I also feed them cracked corn as a part of their daily diet. Their treats consist of fresh herbs (mostly oregano and basil), romaine lettuce, and grains that have mealworms in them (as a very small treat unless is cold outside and they need more protein). The herbs are actually almost medicinal. The qualities they provide to my flock have been extraordinary.
I grow my own herbs and feed them from different planters daily. I also collect leftover foods that are appropriate for my chickens and feed it to them the next morning. These foods would have otherwise been wasted, and they also help the fresh eggs we are eating to taste even better.
5. Have fun. Many of the options that are available are all a matter of preference. Don’t get too stressed. Take it seriously and keep them safe, but enjoy the daily routine. It is super peaceful. Your pet chickens will give you food for your table without having to sacrifice themselves. We can all appreciate that!
It is a lot of work daily, but I always say that physical work is not hard work. It’s good for the soul. The smell of pine shavings in the morning sets my mood right for the day. Yes, at the end of the day when I am exhausted from work and caring for my two girls, feeding our family, and folding laundry, it would be easier to just crash on the couch. However, that trip to the backyard to lock up and say goodnight to my feathered friends is a great bookend to the day.

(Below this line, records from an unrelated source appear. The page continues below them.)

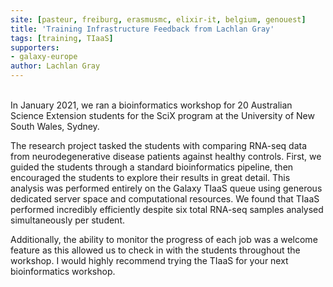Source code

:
 ```yaml
---
site: [pasteur, freiburg, erasmusmc, elixir-it, belgium, genouest]
title: 'Training Infrastructure Feedback from Lachlan Gray'
tags: [training, TIaaS]
supporters:
- galaxy-europe
author: Lachlan Gray
---
```


<br>
In January 2021, we ran a bioinformatics workshop for 20 Australian Science Extension students for the SciX program at the University of New South Wales, Sydney. 

The research project tasked the students with comparing RNA-seq data from neurodegenerative disease patients against healthy controls.
First, we guided the students through a standard bioinformatics pipeline, then encouraged the students to explore their results in great detail.
This analysis was performed entirely on the Galaxy TIaaS queue using generous dedicated server space and computational resources.
We found that TIaaS performed incredibly efficiently despite six total RNA-seq samples analysed simultaneously per student. 
 
Additionally, the ability to monitor the progress of each job was a welcome feature as this allowed us to check
in with the students throughout the workshop. I would highly recommend trying the TIaaS for your next bioinformatics workshop.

My family farm is not solely based on my flock of thirteen hens. We have two male cats, Charlie and Binx, who we adopted last summer as a bonded pair. They are the sweetest cats I’ve ever met and they provide great company all day while I work at the computer.

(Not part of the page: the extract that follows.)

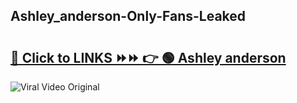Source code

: 
 ## Ashley_anderson-Only-Fans-Leaked

# <h2><a href="https://clipsfans.com/Ashley_anderson&ref=git">🔗 Click to LINKS ⏩⏩ 👉 🟢 Ashley anderson </a></h2>

<a href="https://clipsfans.com/Ashley_anderson&ref=git" rel="nofollow" data-target="animated-image.originalLink"><img src="https://i.ibb.co.com/xMMVF88/686577567.gif" alt="Viral Video Original" style="max-width: 100%; display: inline-block;" data-target="animated-image.originalImage"></a>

We also have two dogs currently: a Brittany spaniel named Reilly, and a golden retriever
named Dakota. They help with chores and are always ready for cuddles. We have a brand-new puppy coming to our home very soon! (But more on that in another blog.)
I’d like to close this post with a recommendation - one more, I swear.
When it comes to setting up for pet chickens, be ready to:
Never sleep in late again,
Have an open mind,
Prepare for things to sometimes go wrong,
Feed and clean even on Holiday mornings,
Get a lot of belly laughs,
Get a ton of love in return for your efforts!